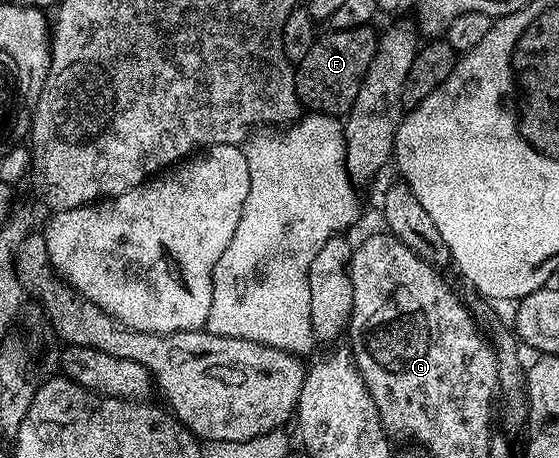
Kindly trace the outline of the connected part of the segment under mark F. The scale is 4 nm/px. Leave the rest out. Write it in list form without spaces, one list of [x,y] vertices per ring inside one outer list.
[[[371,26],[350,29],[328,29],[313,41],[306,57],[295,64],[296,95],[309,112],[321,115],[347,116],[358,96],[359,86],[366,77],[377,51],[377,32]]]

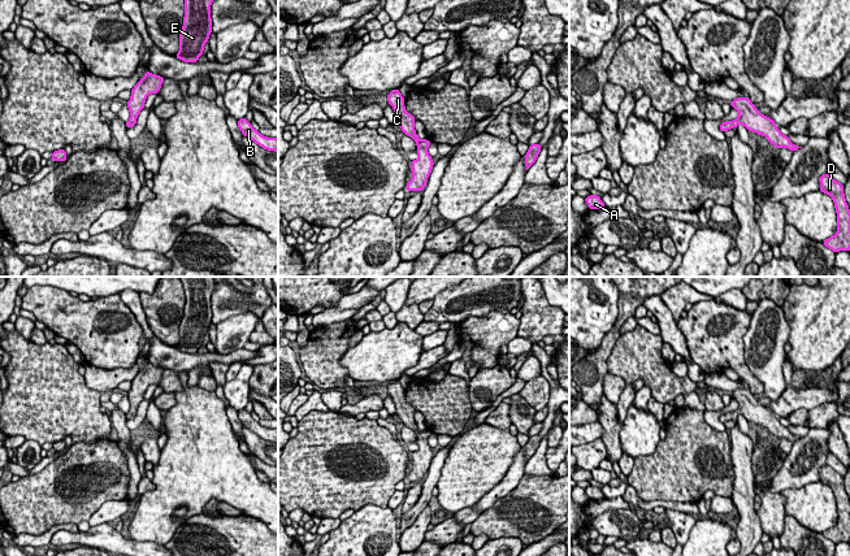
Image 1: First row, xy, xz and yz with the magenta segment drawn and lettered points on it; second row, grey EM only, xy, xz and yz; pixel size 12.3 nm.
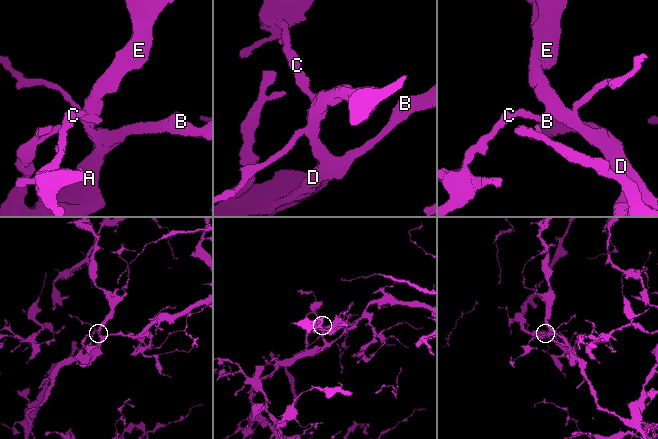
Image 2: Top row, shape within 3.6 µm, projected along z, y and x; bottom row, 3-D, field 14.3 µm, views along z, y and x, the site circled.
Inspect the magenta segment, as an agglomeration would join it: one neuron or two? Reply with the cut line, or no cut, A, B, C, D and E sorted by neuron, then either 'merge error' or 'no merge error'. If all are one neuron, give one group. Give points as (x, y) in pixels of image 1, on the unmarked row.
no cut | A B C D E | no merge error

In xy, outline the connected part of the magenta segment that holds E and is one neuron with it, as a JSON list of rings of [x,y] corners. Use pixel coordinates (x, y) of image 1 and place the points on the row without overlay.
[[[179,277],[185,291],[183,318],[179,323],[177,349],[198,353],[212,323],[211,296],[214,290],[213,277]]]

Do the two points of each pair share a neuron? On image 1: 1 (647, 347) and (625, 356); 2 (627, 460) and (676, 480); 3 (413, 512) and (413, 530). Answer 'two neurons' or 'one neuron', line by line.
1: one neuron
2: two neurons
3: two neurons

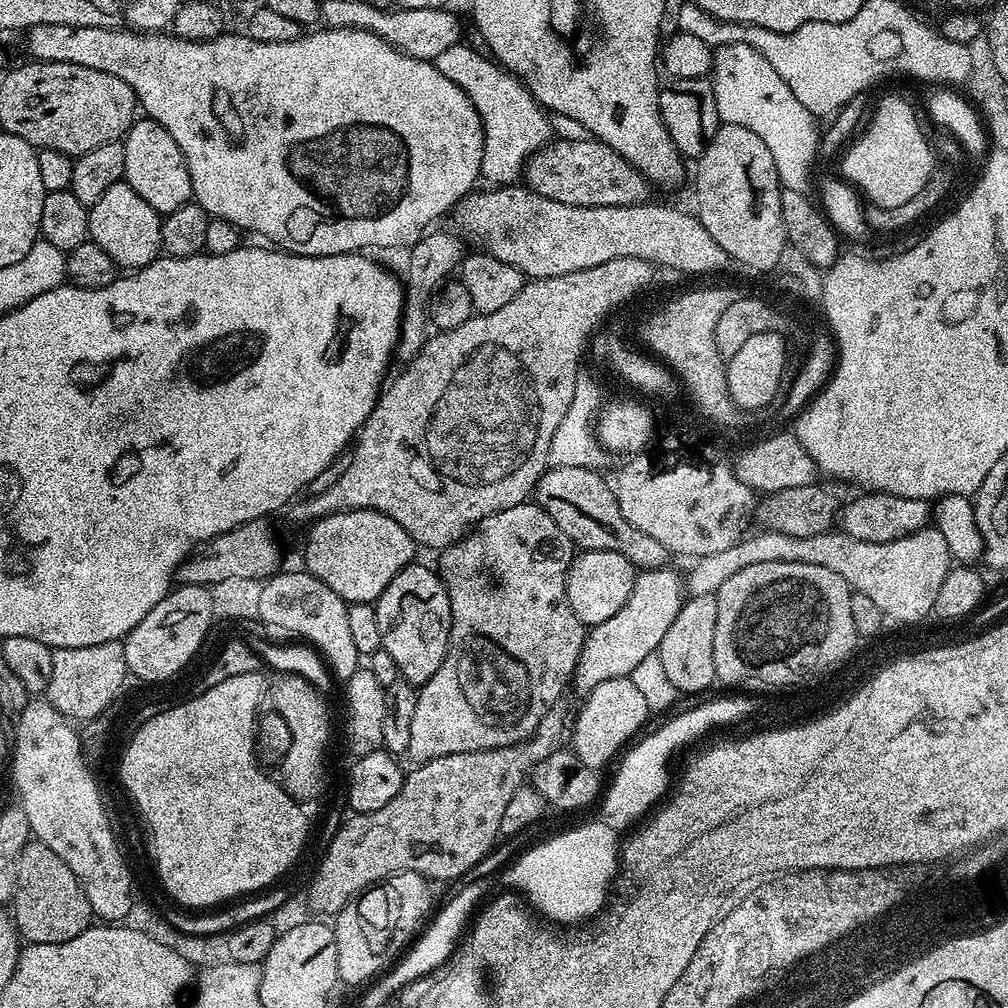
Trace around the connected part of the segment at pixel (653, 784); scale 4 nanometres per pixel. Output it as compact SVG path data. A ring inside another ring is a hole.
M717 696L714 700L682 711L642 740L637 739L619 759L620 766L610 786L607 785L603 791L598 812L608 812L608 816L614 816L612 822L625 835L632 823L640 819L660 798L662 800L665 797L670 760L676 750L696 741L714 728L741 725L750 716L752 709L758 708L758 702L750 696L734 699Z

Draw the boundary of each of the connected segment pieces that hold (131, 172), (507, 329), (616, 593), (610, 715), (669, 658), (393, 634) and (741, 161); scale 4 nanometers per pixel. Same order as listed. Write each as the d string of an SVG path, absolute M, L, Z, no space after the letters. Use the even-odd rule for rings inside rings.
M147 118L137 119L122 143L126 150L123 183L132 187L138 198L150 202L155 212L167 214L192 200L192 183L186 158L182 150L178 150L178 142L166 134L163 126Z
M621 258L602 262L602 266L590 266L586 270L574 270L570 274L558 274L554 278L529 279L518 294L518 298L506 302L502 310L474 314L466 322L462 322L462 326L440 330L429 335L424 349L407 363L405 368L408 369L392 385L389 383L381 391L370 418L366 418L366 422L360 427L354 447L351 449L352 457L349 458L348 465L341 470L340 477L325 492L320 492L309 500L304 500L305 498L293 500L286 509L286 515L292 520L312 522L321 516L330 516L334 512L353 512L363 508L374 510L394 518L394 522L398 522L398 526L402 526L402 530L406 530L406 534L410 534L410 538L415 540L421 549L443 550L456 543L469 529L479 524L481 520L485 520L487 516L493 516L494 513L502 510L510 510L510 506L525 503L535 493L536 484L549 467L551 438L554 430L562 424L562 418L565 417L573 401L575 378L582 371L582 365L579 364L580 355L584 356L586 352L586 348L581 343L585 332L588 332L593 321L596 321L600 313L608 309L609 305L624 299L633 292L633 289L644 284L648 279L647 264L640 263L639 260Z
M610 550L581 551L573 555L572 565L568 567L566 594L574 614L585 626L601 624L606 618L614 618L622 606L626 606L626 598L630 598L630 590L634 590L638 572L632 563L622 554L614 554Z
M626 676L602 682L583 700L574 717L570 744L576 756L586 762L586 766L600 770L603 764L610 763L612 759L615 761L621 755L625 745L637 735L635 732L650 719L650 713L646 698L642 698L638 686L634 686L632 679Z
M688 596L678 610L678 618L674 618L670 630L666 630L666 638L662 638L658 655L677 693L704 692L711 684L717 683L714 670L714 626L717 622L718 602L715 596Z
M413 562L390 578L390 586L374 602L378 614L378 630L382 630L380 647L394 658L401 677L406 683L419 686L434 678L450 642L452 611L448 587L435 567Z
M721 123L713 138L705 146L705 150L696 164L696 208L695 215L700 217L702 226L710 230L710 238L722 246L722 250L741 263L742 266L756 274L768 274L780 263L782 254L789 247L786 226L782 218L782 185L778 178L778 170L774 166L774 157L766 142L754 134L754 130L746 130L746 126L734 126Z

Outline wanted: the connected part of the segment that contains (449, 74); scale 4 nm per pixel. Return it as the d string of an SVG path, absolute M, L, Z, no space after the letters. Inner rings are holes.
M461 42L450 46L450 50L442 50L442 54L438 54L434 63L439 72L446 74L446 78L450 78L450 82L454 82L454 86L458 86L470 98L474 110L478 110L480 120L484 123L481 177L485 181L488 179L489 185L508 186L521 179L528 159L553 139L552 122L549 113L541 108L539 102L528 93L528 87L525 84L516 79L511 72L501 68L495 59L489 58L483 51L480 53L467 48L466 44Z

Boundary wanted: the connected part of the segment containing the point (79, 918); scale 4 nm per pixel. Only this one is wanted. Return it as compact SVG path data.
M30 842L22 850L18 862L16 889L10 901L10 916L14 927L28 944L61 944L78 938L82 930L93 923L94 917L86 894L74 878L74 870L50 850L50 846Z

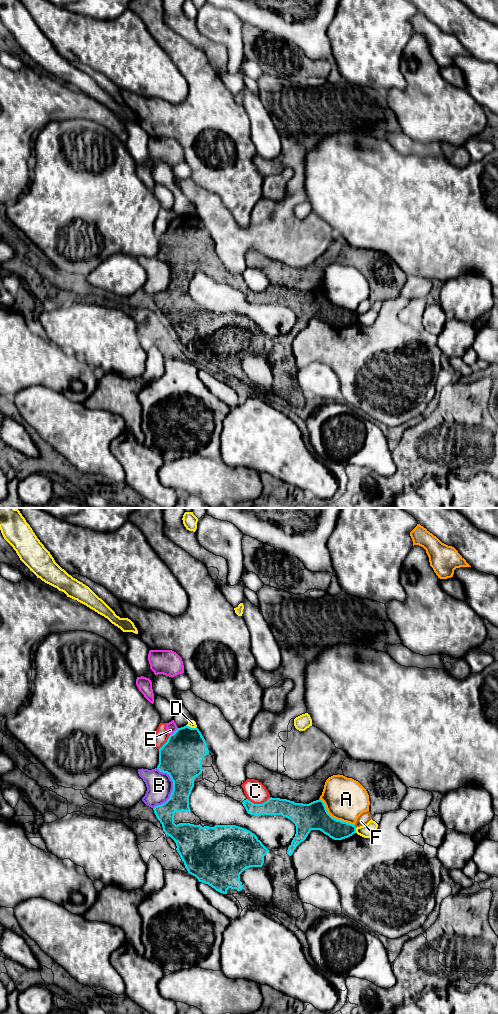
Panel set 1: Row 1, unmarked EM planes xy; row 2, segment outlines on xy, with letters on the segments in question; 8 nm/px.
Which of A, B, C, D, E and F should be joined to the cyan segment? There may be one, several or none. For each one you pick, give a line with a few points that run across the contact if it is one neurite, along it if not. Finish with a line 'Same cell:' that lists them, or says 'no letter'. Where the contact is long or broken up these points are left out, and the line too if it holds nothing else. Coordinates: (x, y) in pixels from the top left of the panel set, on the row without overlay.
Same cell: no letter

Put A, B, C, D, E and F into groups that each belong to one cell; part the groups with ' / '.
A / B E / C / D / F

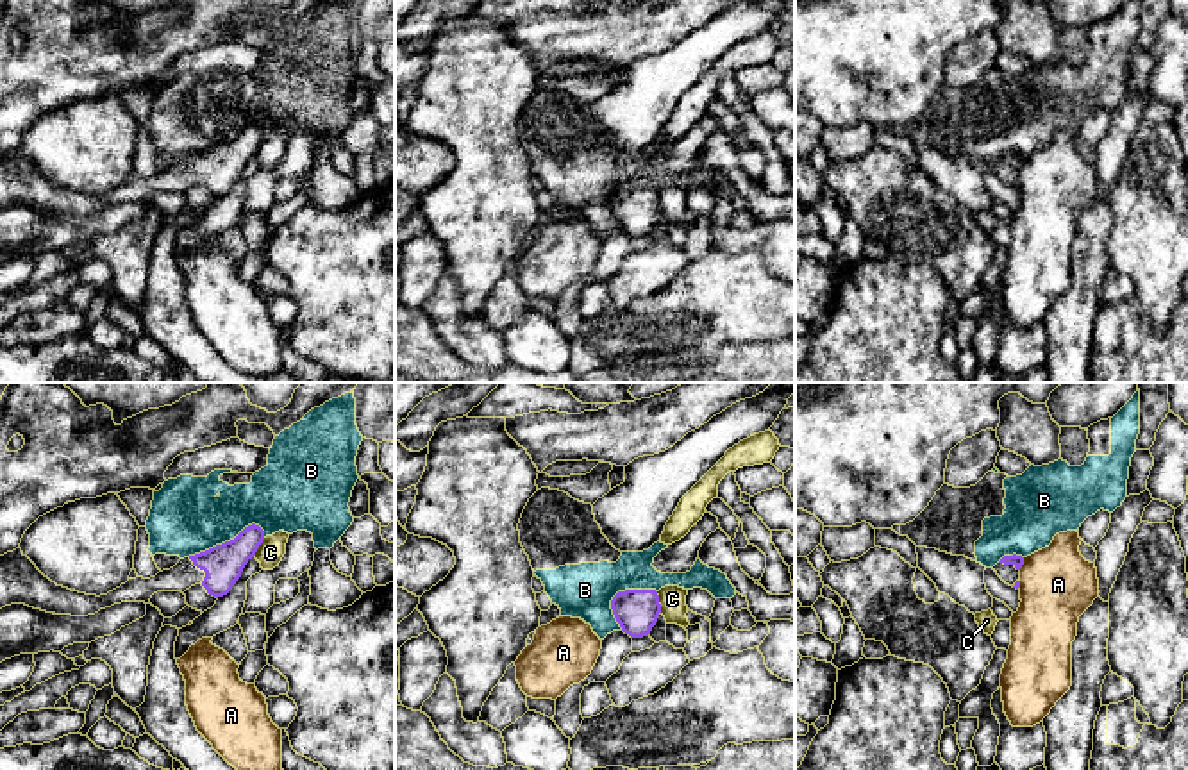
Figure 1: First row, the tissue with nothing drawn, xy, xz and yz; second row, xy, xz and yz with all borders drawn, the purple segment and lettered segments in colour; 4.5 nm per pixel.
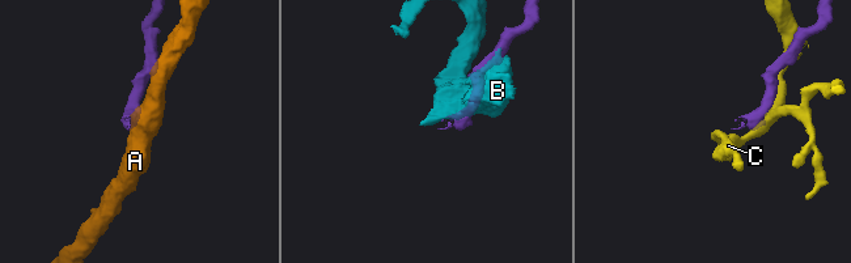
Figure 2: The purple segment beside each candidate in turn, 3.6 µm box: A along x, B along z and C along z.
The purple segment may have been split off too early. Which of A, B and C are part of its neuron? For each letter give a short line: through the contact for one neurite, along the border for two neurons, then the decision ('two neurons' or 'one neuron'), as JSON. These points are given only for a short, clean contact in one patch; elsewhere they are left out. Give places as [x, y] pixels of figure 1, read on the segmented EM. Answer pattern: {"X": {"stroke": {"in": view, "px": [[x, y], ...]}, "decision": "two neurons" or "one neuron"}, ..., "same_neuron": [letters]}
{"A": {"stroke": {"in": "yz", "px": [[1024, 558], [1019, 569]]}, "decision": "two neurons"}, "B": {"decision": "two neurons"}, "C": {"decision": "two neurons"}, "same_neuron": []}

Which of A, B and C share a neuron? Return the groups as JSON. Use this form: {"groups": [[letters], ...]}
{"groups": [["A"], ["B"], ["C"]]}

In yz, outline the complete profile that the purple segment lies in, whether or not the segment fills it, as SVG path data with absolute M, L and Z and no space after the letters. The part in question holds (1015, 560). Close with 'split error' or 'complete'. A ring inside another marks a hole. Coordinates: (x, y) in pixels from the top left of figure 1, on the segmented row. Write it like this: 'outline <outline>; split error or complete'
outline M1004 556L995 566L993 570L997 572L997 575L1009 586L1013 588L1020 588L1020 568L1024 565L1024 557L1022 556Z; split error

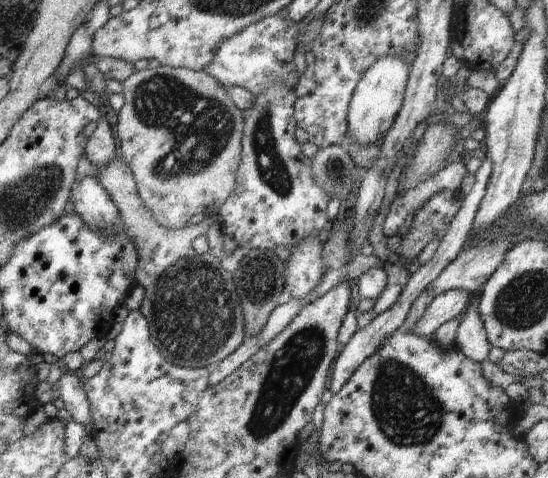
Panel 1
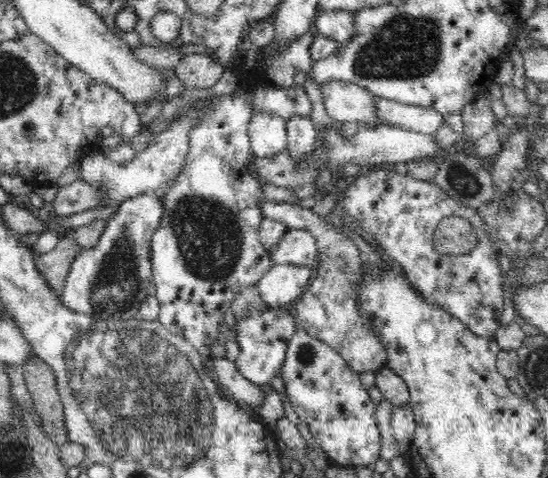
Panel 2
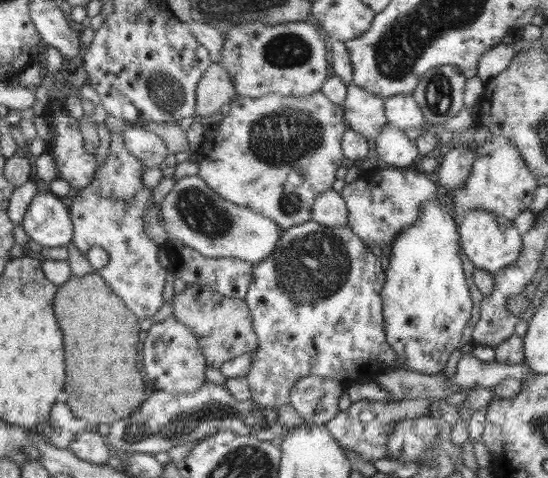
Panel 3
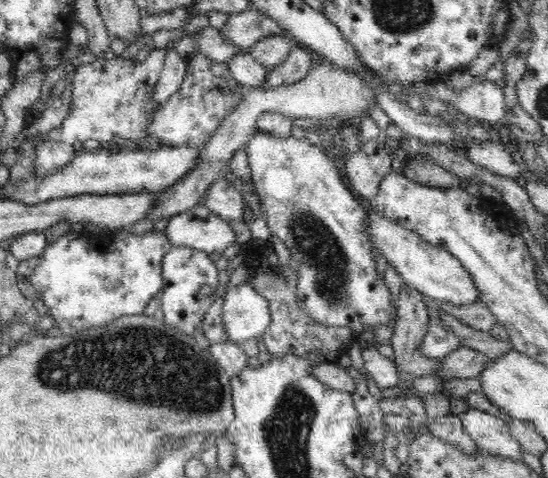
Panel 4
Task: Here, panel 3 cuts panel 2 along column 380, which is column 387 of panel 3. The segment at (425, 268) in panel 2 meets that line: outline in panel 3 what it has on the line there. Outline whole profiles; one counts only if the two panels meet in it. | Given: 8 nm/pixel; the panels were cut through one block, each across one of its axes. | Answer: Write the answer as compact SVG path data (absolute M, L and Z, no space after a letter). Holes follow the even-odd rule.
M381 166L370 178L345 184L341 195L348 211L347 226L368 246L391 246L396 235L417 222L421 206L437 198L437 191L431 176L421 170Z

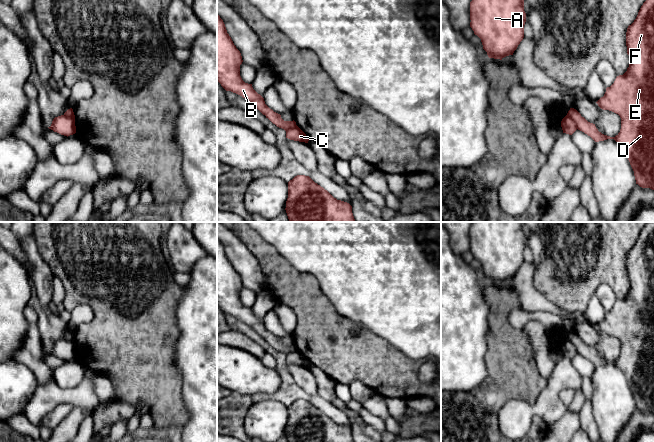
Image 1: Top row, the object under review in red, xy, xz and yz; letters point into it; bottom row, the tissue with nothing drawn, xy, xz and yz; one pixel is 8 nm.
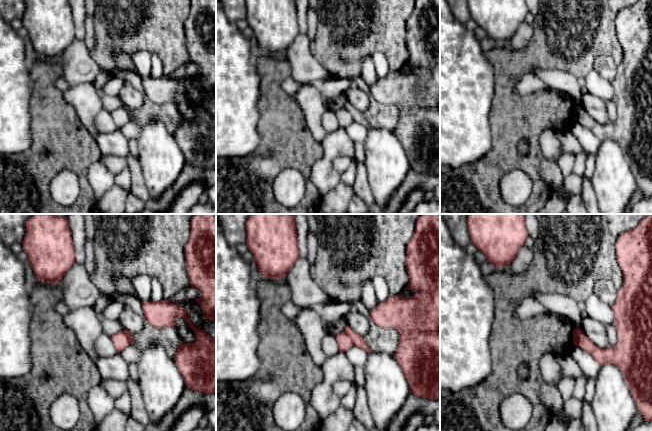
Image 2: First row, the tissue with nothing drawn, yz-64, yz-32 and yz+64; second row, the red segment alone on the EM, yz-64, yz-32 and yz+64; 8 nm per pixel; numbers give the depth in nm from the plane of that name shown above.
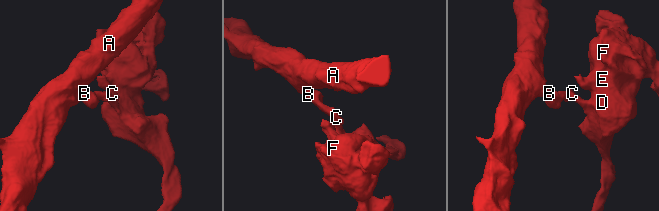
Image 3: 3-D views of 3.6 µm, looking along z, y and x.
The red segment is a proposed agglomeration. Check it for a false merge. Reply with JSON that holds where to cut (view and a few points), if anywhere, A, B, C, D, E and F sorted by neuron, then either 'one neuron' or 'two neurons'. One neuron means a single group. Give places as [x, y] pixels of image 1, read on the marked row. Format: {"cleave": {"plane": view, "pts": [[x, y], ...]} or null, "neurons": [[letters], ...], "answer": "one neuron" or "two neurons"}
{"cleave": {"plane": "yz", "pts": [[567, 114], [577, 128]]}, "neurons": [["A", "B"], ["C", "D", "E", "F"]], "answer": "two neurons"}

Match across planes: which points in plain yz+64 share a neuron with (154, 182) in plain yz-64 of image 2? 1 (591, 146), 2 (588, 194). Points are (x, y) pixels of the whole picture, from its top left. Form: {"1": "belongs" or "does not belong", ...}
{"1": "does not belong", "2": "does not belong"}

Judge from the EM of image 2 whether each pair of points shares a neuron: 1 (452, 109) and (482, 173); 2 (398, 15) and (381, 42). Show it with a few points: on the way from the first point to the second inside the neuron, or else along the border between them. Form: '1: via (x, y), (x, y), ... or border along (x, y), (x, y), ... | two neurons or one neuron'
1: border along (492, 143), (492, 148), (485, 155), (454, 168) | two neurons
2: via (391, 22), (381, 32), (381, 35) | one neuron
· · · ·
§ **Goal of the exercise**:
Everything above from the line with "Figure 1: First" through the line with "Figure 2: The" should be retyped exactly, and nothing else; omit pictures.

§ **Problem solution**:
Figure 1: First row, the tissue with nothing drawn, xy, xz and yz; second row, xy, xz and yz with all borders drawn, the purple segment and lettered segments in colour; 4.5 nm per pixel.
Figure 2: The purple segment beside each candidate in turn, 3.6 µm box: A along x, B along z and C along z.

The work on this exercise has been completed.